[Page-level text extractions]
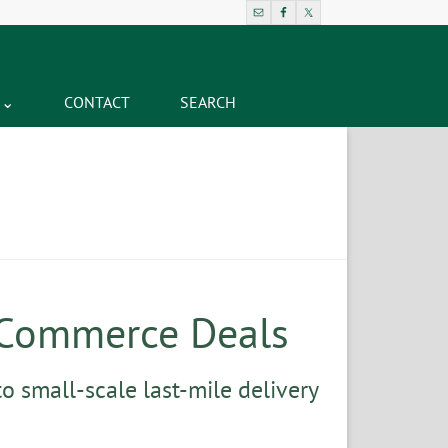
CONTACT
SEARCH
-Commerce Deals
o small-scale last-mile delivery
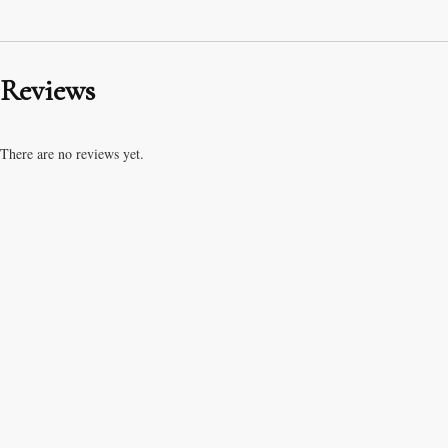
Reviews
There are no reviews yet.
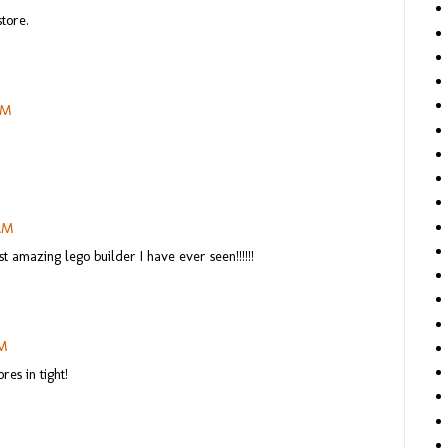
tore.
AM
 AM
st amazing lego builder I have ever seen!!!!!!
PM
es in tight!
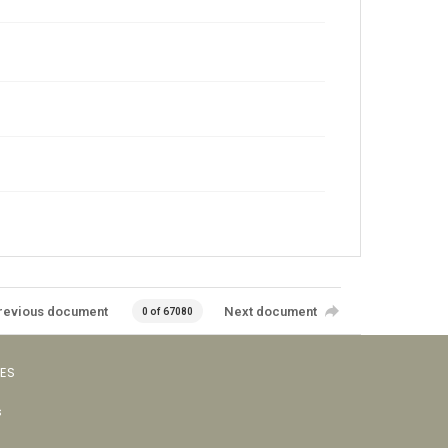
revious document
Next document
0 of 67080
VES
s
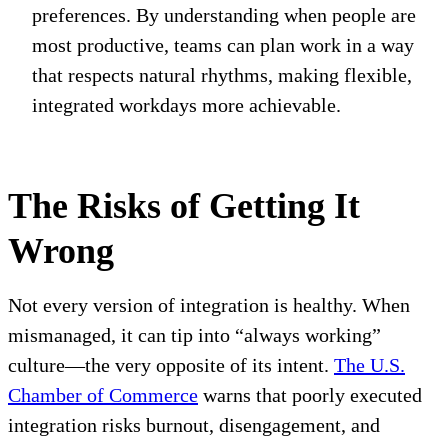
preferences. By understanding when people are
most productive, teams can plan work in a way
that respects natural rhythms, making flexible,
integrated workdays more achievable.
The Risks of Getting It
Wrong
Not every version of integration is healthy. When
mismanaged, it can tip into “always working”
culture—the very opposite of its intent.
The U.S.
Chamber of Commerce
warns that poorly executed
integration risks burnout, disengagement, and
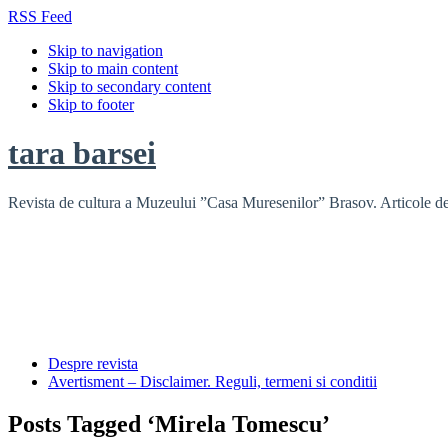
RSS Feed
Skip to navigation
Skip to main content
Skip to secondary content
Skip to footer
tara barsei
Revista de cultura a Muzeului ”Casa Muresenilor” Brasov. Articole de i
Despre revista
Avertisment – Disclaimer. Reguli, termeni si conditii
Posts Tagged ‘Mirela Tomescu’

EXERCISE DESCRIPTION:
Set down every record exactly, without the pictures.

SOLUTION TO THIS EXERCISE:
CONTACT
SEARCH
-Commerce Deals
o small-scale last-mile delivery
Reviews
There are no reviews yet.
tore.
AM
 AM
st amazing lego builder I have ever seen!!!!!!
PM
es in tight!
revious document
Next document
0 of 67080
VES
s
preferences. By understanding when people are
most productive, teams can plan work in a way
that respects natural rhythms, making flexible,
integrated workdays more achievable.
The Risks of Getting It
Wrong
Not every version of integration is healthy. When
mismanaged, it can tip into “always working”
culture—the very opposite of its intent.
The U.S.
Chamber of Commerce
warns that poorly executed
integration risks burnout, disengagement, and
RSS Feed
Skip to navigation
Skip to main content
Skip to secondary content
Skip to footer
tara barsei
Revista de cultura a Muzeului ”Casa Muresenilor” Brasov. Articole de i
Despre revista
Avertisment – Disclaimer. Reguli, termeni si conditii
Posts Tagged ‘Mirela Tomescu’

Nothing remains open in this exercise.